Truelsen ordered the chauffeur to drive to Trianglen. The young officer looked through the rear window of the taxi but saw no cars apparently following them. Their taxi had turned left at the roundabout into Blegdamsvej, had passed the Niels Bohr Institute, and was heading north-west toward Trianglen, a busy traffic intersection. There the driver stopped and Truelsen paid him. When the car had driven off Truelsen led Ørum toward another taxi that had been engaged by an officer and was waiting on schedule. They climbed inside and found a peaked cap with a badge on the front of it reading ‘Customs Inspector’. ‘Here, sir,’ Truelsen told the Colonel, ‘put this on. It’s your size.’

Back at the hospital, Helga von Seck went about her business, careful to avoid Colonel Ørum’s room. The police guard, still bound and gagged in the X-ray room, struggled, trying to reach the telephone on the window-sill.

Truelsen’s taxi went to Bergensgade and was changed for a third cab which cruised through the Hellerup suburb toward Tuborg Harbour where the Sound customs cruiser was waiting by the quay on which the Gestapo man still stood. The taxi drew up and Colonel Ørum, now more calm and carrying a pistol Truelsen had given him, stepped out. Ørum began to say good-bye, but Truelsen gestured him to continue to board the cruiser. ‘I can never thank you enough,’ Ørum said. ‘You saved my life.’

‘It was only my duty,’ replied Truelsen.

When the two officers came abreast of the Gestapo man he looked at Ørum and nodded. The Colonel glanced at the German, said, ‘Good evening’, and walked with Truelsen to the cruiser. As Ørum stepped aboard the customs boat wearing the cap, the two men on deck saluted and smiled. Truelsen walked to the end of the long pier to watch the boat safely away.

It was five-thirty in the evening—dusk—when they drew away from the quay under the eyes of the Gestapo man, headed out into the harbour, their lights lit and the flag of the Danish customs authority flying, and then cruised northward along the Danish coast of the Sound. Abreast of Charlottenlund the small boat veered eastward, put out its lights, and the noise of its strong engines rose as it raced across the water. Less thin two hours later it reached its destination in Sweden and the only remaining problem was returning it to where it belonged—a task which Holger Danske would facilitate. Setting off two sabotage charges at a pair of German factory buildings at nine o’clock that night Holger Danske successfully diverted all the German units along the Sound away from the small quay.

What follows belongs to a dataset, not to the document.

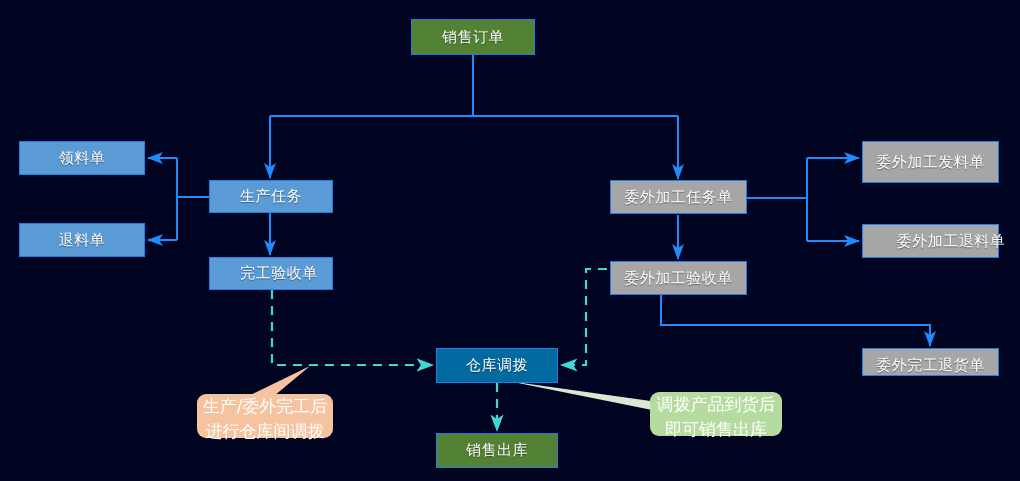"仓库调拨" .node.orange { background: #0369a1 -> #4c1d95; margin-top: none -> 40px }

The boat was returned safely.

Later that evening Truelsen gathered together for a celebration party about ten of the men who had helped free the Colonel. Nobody had been captured. Before the party was too far under way Truelsen telephoned the Danish Military Hospital and asked to speak to one of the German authorities. ‘If you unlock your X-ray room,’ Truelsen said, ‘you’ll find a guard tied up there.’

There was a pause. Truelsen heard mumbling on the other end of the line, then a voice asked him, ‘Would you wait a minute, please?’

‘We never wait,’ Truelsen said, hanging up the telephone.

The guard in the X-ray room had, in fact, much earlier been able to knock the telephone off the window-sill, and he had been freed. When the Germans had then called in Helga von Seck to describe what clothes the Colonel wore that day, she withheld nothing. She had no reason to lie, because an hour before she had had a telephone call from Major Truelsen saying that Ørum was safely in Sweden.